When I first decided to settle in Newcastle, I approached the John Hunter Hospital (JHH) about working as a Plastic Surgeon within the public system. At the time there was no plastic surgery unit there and unfortunately no plans to create one. For the next five years, I worked within the public system as a plastic and hand surgery consultant and performing general plastic surgical procedures on an ad hoc basis, and also skin cancer procedures out of Belmont hospital. I am excited to say that this year a plastic surgery unit was created at the JHH, involving myself and two other Plastic Surgeons who have settled in Newcastle in the past two years. It is challenging finding enough time to run a busy private practice and also be available to work within the public system, but it is a juggle I hope to continue. It took a long time to acquire the skills and expertise I have, and many great surgeons gave up their time to mentor me on that journey.

What attributes do you believe make a great plastic surgeon?

I think part of being a Doctor or Surgeon is having a willingness to give back to the community that contributed to your training.

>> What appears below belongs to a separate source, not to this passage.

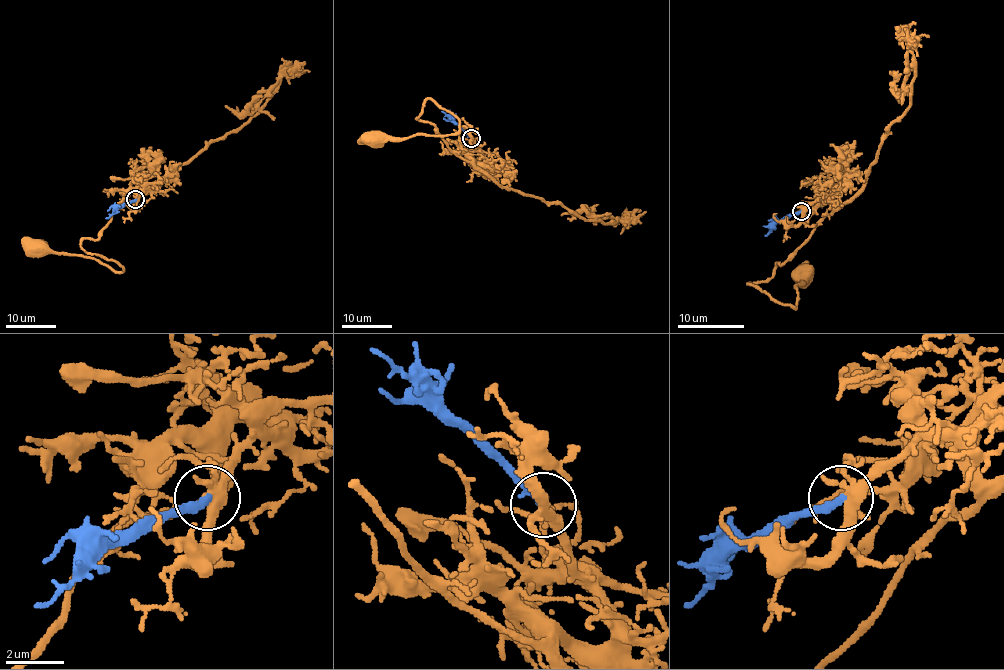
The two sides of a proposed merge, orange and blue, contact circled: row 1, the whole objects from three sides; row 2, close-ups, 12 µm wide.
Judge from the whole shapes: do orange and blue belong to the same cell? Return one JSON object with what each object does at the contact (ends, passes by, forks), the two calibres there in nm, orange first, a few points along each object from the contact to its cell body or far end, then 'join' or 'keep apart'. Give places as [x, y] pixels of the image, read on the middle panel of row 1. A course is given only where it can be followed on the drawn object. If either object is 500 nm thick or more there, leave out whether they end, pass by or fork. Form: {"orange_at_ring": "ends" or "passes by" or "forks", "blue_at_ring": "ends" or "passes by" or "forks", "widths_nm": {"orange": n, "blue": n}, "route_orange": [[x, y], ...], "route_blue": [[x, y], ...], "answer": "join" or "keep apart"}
{"orange_at_ring": "forks", "blue_at_ring": "ends", "widths_nm": {"orange": 240, "blue": 280}, "route_orange": [[471, 138], [481, 163], [459, 158], [433, 125], [417, 118], [428, 99], [450, 111], [459, 129], [373, 139]], "route_blue": [[472, 138], [442, 111]], "answer": "join"}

My upbringing, my life experience, my time in the public system in Australia while I was studying and in NZ as a trainee, collectively left me wanting to be a great Surgeon but also use my skills to improve the health and lives of all people. Don’t get me wrong; the desire to support my family financially is part of who I am. My private practice is a business with staff and bills to pay. But I like to think I find the balance between the business and my moral and ethical responsibility as a health professional. I couldn’t continue to look my Dad in the eye if I didn’t.